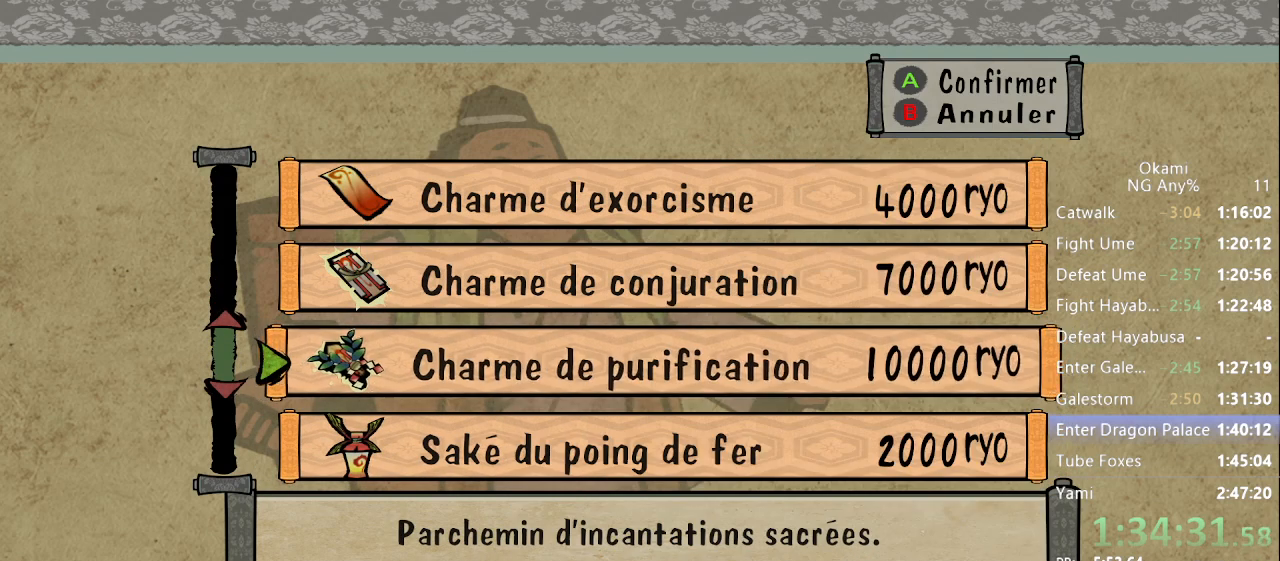
{"dt_ms": 500, "buttons": [], "left_stick": "up", "right_stick": "center", "events": [[433, "left_stick", "up"]]}
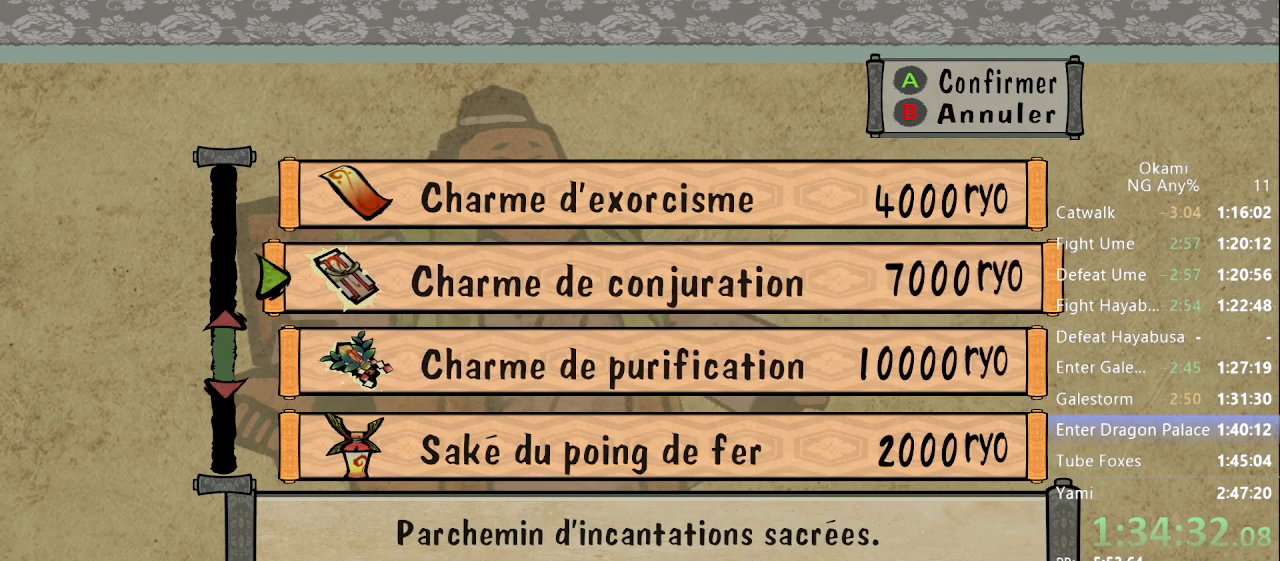
{"dt_ms": 500, "buttons": [], "left_stick": "up", "right_stick": "center", "events": []}
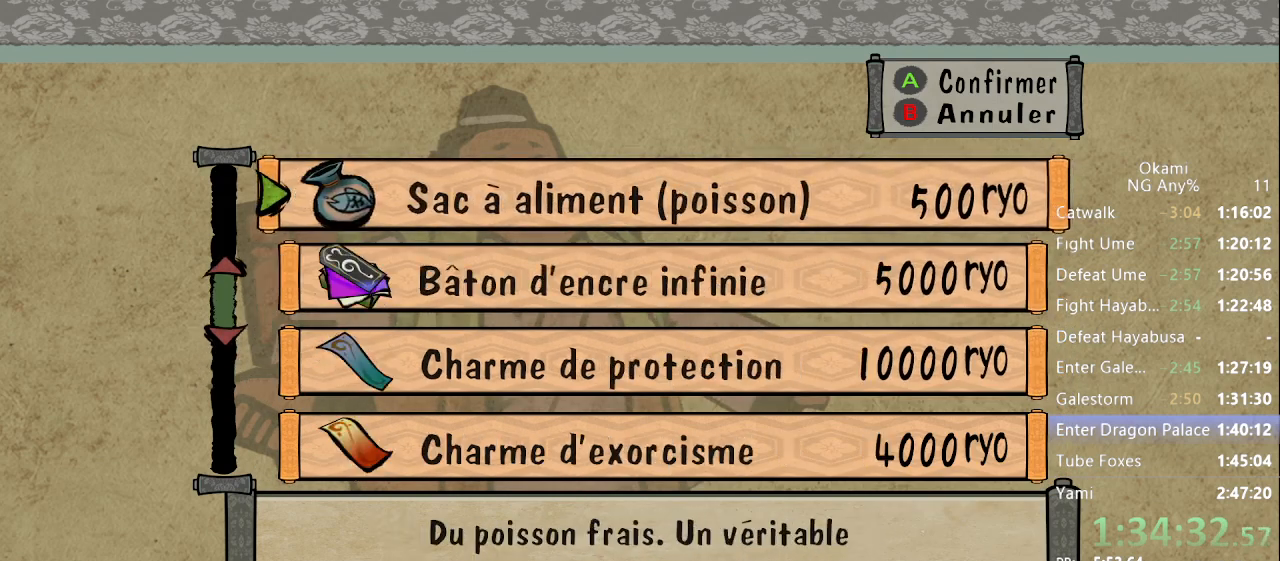
{"dt_ms": 500, "buttons": [], "left_stick": "center", "right_stick": "center", "events": [[267, "left_stick", "center"]]}
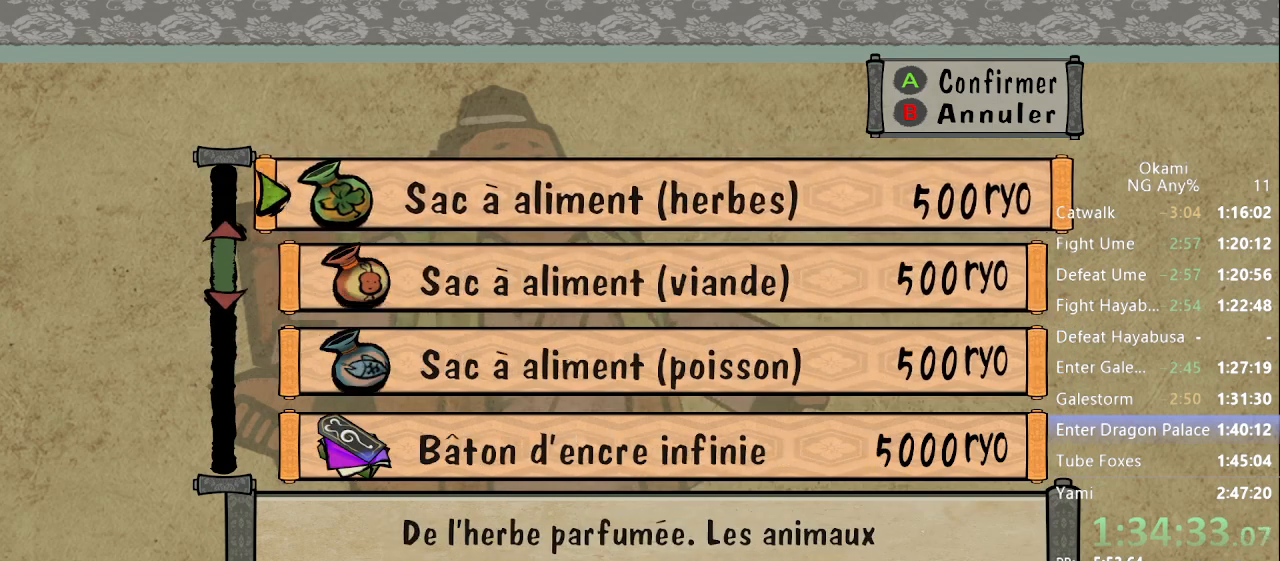
{"dt_ms": 500, "buttons": [], "left_stick": "down", "right_stick": "center", "events": [[100, "left_stick", "up"], [233, "left_stick", "center"], [367, "left_stick", "down"]]}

__WORK ORDER__
All of the data is to be reproduced exactly, with the pictures left out.

__WRITTEN RESPONSE__
{"dt_ms": 500, "buttons": [], "left_stick": "up", "right_stick": "center", "events": [[433, "left_stick", "up"]]}
{"dt_ms": 500, "buttons": [], "left_stick": "up", "right_stick": "center", "events": []}
{"dt_ms": 500, "buttons": [], "left_stick": "center", "right_stick": "center", "events": [[267, "left_stick", "center"]]}
{"dt_ms": 500, "buttons": [], "left_stick": "down", "right_stick": "center", "events": [[100, "left_stick", "up"], [233, "left_stick", "center"], [367, "left_stick", "down"]]}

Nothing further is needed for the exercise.